S3 Upload Server

Data rescue efforts often require a method for posting large files to S3 buckets for sharing. This server allows users to post files up to 5GB in size to S3 without needing AWS credentials or knowing how to use the command-line.

I'm still investigating doing multipart uploads from the browser, which would allow files larger than 5GB. I'll update this repo as progress is made.

Features

• Super-Simple S3 Uploading: Allow users to upload files to S3 with a browser link.
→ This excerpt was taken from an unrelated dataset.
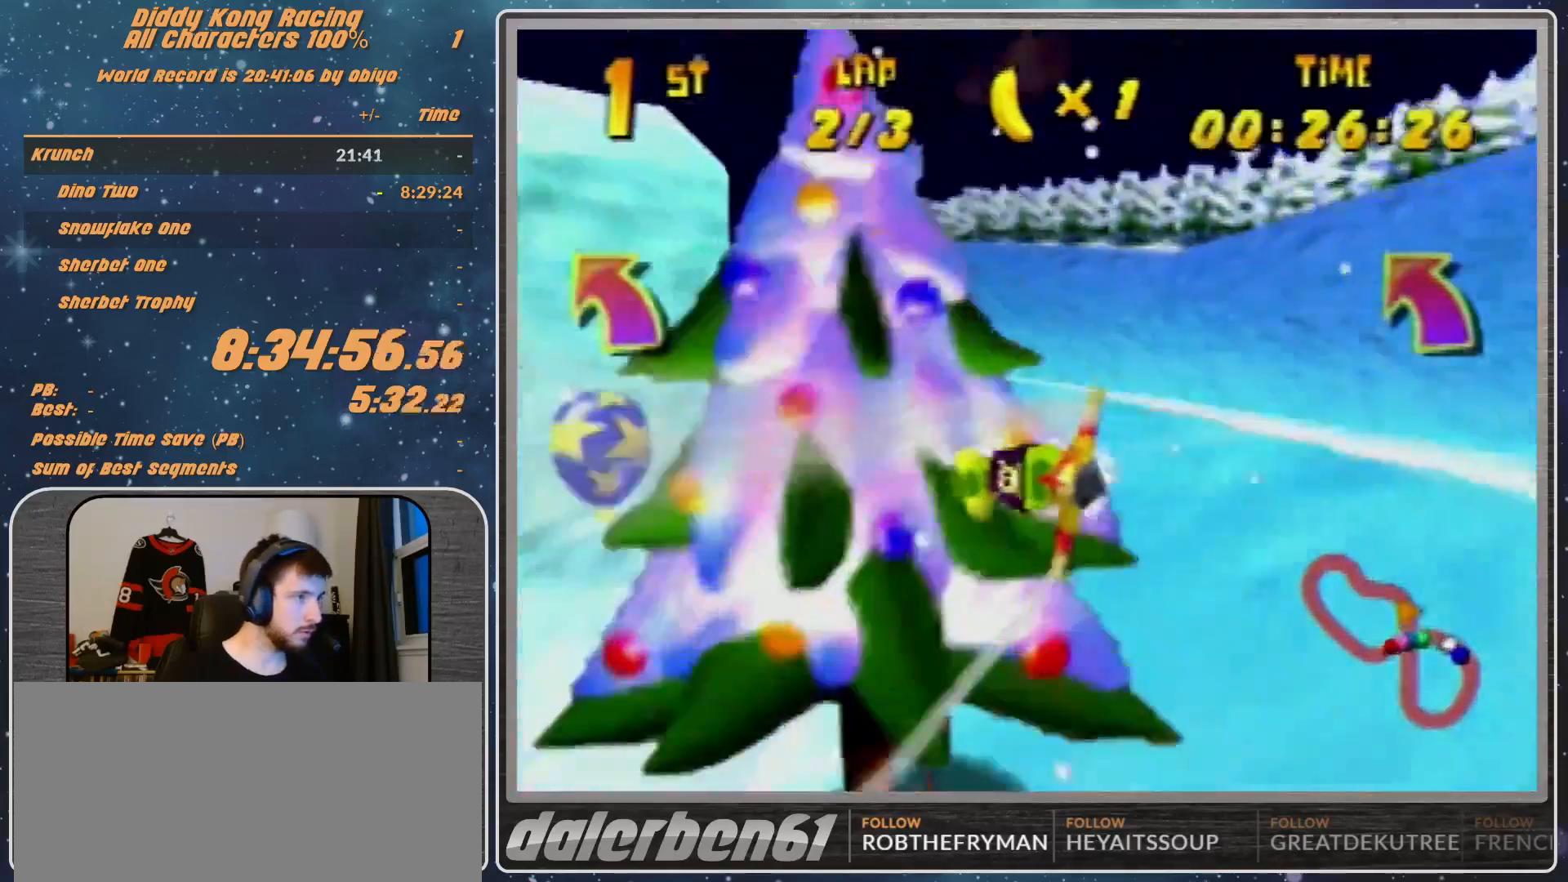
{"buttons": ["R1"], "left_stick": "left", "events": [[67, "left_stick", "up-left"], [100, "B", "up"], [233, "left_stick", "left"], [400, "left_stick", "center"], [500, "left_stick", "left"]]}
No passing AWS credentials, no scripts or command-line experience necessary.
• "Burner" S3 Credentials Scoped to an available filepath For +5Gig files, or users that wish to use the command line, use amazon STS to create a set of credentials that will only allow uploading of a specified path.
• Optional Basic Http Authorization: Set a global username & password to limit access to the upload area with a simple user/pass combo you can pass around to trusted parties.
• Deadline Setting: Configure the server to stop accepting new uploads after a certain time. Useful to "set & forget" the server without having it accept new uploads forever.
• Configurable View Templates: Set messages & instructions using the config.json file.
• Taken-Path-Suffixing Prevent overwriting existing files by appending a numerical suffix to existing paths
• Upload Directories Set a list of directories (paths) that the uploader is allowed to upload to

S3 Requirements

In order for this to work you'll need two settings on the S3 side to be properly configured:

• An account with an access key & secret that has write access to the bucket. See sample user policies
• An S3 Bucket with a a CORS configuration that allows PUT & POST requests from your server. That would look something like this:

  <?xml version="1.0" encoding="UTF-8"?>
  <CORSConfiguration xmlns="http://s3.amazonaws.com/doc/2006-03-01/">
  <CORSRule>
  <AllowedOrigin>*</AllowedOrigin>
  <AllowedMethod>GET</AllowedMethod>
  <MaxAgeSeconds>3000</MaxAgeSeconds>
  <AllowedHeader>*</AllowedHeader>
  </CORSRule>
  <CORSRule>
  <AllowedOrigin>[app url]</AllowedOrigin>
  <AllowedMethod>POST</AllowedMethod>
  <AllowedMethod>PUT</AllowedMethod>
  <AllowedHeader>*</AllowedHeader>
  </CORSRule>
  </CORSConfiguration>

The second AllowedOrigin should be the url of the server you're setting up, as described below. If, for example the app you posted was available at http://data-uploader.herokuapp.com, you'd set the second CORSRule AllowedOrigin to be that url, http://data-uploader.herokuapp.com.

Posting Server to Heroku

Posting this server to Heroku is the easiest way to get up & running publically. Make sure you have a free heroku account, and have installed the heroku CLI on your machine before starting.

1. Clone the repo.
2. Navigate to repo directory & run heroku create [app-name].
3. Set enviornment variables with heroku config:set AWS_REGION=[bucket region] AWS_S3_BUCKET_NAME=[bucket name] AWS_ACCESS_KEY_ID=[access key] AWS_SECRET_ACCESS_KEY=[access secret]
4. Run git push heroku master to push your code & start the server.
5. Navigate to http://[app-name].herokuapp.com in your browser & test you're uploads.

Configuring the server

The server accepts configuration in two places, a config.json file, and enviornment variables. Secrets such as the AWS_SECRET_ACCESS_KEY should always be set with enviornment variables.. If you're running this code locally it can be convenient to set these values in the config.json for testing purposes, but they should never be checked into the git repository.

Burner Credentials

To use burner credentials, first the EnableBurnerCredentials configuration option must be true in configuration. Additionally, the configured AWS account must be allowed to perform the sts:GetFederationToken action. For more info, check the sample user policies.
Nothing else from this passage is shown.